(Stored data entries)
- - -

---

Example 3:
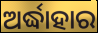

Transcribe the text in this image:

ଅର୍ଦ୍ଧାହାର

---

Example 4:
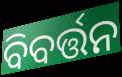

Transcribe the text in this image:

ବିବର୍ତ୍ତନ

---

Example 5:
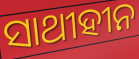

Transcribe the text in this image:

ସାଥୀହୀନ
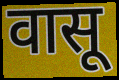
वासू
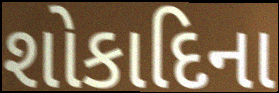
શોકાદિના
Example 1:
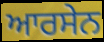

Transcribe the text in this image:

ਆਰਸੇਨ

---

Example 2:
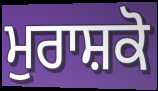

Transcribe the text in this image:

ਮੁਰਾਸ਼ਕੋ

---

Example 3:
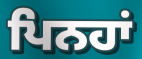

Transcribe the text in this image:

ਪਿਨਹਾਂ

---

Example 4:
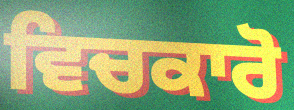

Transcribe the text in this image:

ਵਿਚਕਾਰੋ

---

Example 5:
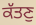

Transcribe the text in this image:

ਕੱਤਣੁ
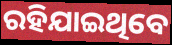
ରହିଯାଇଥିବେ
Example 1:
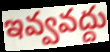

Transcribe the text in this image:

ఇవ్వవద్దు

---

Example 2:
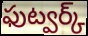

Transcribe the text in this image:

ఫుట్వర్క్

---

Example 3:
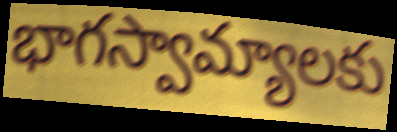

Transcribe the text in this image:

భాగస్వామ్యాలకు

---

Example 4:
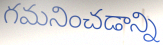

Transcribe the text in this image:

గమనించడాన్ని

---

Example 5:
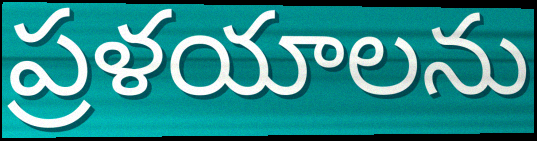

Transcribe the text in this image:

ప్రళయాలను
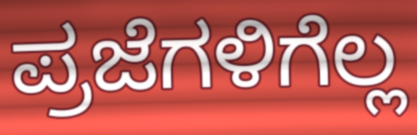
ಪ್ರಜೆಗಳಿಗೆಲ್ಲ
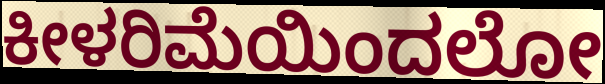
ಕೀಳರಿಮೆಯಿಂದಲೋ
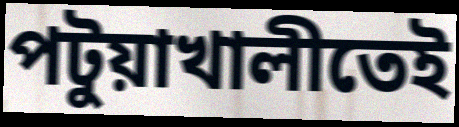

- - -

Task statement> Each entry above should be reproduced exactly, with the pictures removed.

Task output>
---

Example 3:

Transcribe the text in this image:

ଅର୍ଦ୍ଧାହାର

---

Example 4:

Transcribe the text in this image:

ବିବର୍ତ୍ତନ

---

Example 5:

Transcribe the text in this image:

ସାଥୀହୀନ
वासू
શોકાદિના
Example 1:

Transcribe the text in this image:

ਆਰਸੇਨ

---

Example 2:

Transcribe the text in this image:

ਮੁਰਾਸ਼ਕੋ

---

Example 3:

Transcribe the text in this image:

ਪਿਨਹਾਂ

---

Example 4:

Transcribe the text in this image:

ਵਿਚਕਾਰੋ

---

Example 5:

Transcribe the text in this image:

ਕੱਤਣੁ
ରହିଯାଇଥିବେ
Example 1:

Transcribe the text in this image:

ఇవ్వవద్దు

---

Example 2:

Transcribe the text in this image:

ఫుట్వర్క్

---

Example 3:

Transcribe the text in this image:

భాగస్వామ్యాలకు

---

Example 4:

Transcribe the text in this image:

గమనించడాన్ని

---

Example 5:

Transcribe the text in this image:

ప్రళయాలను
ಪ್ರಜೆಗಳಿಗೆಲ್ಲ
ಕೀಳರಿಮೆಯಿಂದಲೋ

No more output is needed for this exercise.